Communication without Borders!

Inside the Box with Skype

Since I was in high school, my mother always said two things. The first was, "Honey, you know I always see you lying dead in a ditch somewhere if you don't call." After I went to college, she added, "I am so glad I saw your room when you moved in. Now I can imagine where you are." She was always seeing, always imagining. Having that picture dissolved the distance between my mother and me, my sister, and even my dad, but the phone-the disembodied voice-was all we had.

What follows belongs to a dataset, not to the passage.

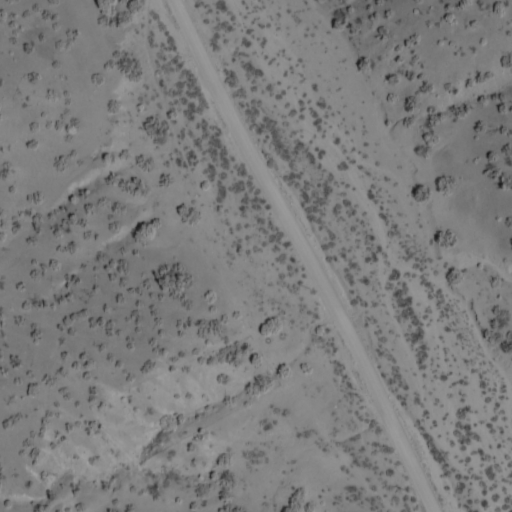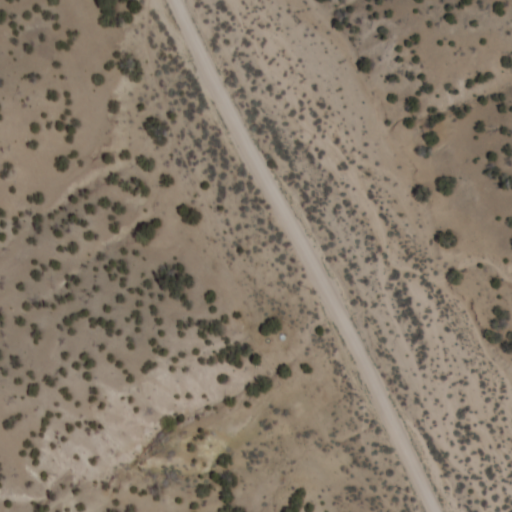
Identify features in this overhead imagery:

If a picture is worth a thousand of those phone words, just think of how far we have come with that "picture." Television, the video camera, the camera phone, e-mail pictures are all commonplace. Do you post video on You Tube? Do you have home movies on a flash drive? The image, and more and more often the moving image, is the currency of communication.

Now think about this: How often do you have to pull your loved ones away from a screen? How much time do you spend with the TV, the X-Box, or the Wii? A glittery little world lives within that box and that world is bordered, secure and sane. But it is getting so that a room full of people will never even look at each other because they each have their own intimate connection to their personal, portable screens. What if you could jump into the box? What if you could be the image, strengthening relationships using the same machines that seem to be destroying them? Now you can, with Skype.

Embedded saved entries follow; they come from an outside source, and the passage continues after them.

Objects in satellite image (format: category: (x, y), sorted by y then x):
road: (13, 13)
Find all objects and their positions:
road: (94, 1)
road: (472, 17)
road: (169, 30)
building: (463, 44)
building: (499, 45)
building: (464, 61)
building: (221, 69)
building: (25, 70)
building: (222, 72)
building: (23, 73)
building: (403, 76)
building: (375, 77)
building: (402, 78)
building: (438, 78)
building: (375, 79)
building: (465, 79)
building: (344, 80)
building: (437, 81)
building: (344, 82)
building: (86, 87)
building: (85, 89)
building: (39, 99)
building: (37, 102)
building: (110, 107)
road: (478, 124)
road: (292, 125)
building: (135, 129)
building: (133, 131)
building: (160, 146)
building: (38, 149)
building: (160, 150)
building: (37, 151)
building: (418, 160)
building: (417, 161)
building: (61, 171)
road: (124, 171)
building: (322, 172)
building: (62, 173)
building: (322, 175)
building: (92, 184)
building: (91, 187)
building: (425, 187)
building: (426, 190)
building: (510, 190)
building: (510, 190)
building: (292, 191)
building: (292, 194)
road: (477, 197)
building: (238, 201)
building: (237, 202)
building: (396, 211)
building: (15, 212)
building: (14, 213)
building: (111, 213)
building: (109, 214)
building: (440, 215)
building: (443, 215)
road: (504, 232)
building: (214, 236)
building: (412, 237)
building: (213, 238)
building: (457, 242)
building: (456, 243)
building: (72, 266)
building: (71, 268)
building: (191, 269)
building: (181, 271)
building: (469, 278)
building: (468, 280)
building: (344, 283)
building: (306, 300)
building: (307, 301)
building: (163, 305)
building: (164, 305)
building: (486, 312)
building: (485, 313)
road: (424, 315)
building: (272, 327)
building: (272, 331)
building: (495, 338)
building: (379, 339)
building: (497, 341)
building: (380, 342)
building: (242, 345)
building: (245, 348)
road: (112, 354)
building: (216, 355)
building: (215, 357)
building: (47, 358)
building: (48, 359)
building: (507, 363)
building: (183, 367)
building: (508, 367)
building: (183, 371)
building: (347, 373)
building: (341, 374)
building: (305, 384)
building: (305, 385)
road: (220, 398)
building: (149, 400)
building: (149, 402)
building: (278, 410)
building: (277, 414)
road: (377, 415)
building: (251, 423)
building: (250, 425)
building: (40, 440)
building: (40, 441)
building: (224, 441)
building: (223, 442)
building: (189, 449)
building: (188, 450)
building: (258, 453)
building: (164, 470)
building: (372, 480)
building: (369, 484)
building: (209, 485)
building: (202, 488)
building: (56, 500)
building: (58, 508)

Remember how people in space ships talked face-to-face with other ships in Star Trek? Well it's here. Skype allows users to send and receive video over the Internet in real time. It's like a video conference, but you don't need any special connections to make it work. Estonian entrepreneurs Ahti Heinla, Priit Kasesalu and Jaan Tallinn invented Skype to bridge communication gaps in places where the long-distance phone service was expensive, but Internet access was cheap. Skype allows you to see and hear your loved ones anywhere in the world. It rides on your existing Internet connection, and it's free.

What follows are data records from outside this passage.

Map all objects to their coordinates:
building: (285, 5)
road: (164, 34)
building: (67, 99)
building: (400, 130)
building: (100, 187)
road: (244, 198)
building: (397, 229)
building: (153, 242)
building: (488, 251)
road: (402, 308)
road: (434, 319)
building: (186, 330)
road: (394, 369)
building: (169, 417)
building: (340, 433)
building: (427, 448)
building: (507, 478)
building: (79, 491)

Here's how it works. You download some software to your computer from the Skype website, skype.com. (You'll need a webcam for video, available on the skype site from $17-$100.) The person you want to talk to does the same thing. Then you both log on. Each computer dials a local phone number, so there are no long distance charges, and because you both dial each other, it's private. Skype then connects these numbers via the Internet, and before you can say "beam me up" you are looking at your infant grandchildren's new teeth, as they come in, from 10,000 miles away.

The best part is that your grandchildren, children, brothers, girlfriends, or whoever you are looking at can see you at you at the same time. It's just like the TV or the iPod or the Nintendo, but it's the "you" show. Better than that, it's the "us" show.

My brother-in-law's family lives in the north of England. They live on his father's pension, which means that they can't always make the trip to the States to see their son on the holidays. Enter Skype. Last Christmas he, my sister, my parents, and I linked up with his family on Skype. We spent about an hour together talking and catching up. When they laughed, you could see them smile. When they were concerned, you could read it in their eyes. "That was a nice visit," I remember thinking to myself afterwards, and it was only then that it really hit me; Skype had felt like a visit because we had been able to see them in their home and they had been able to see us in ours.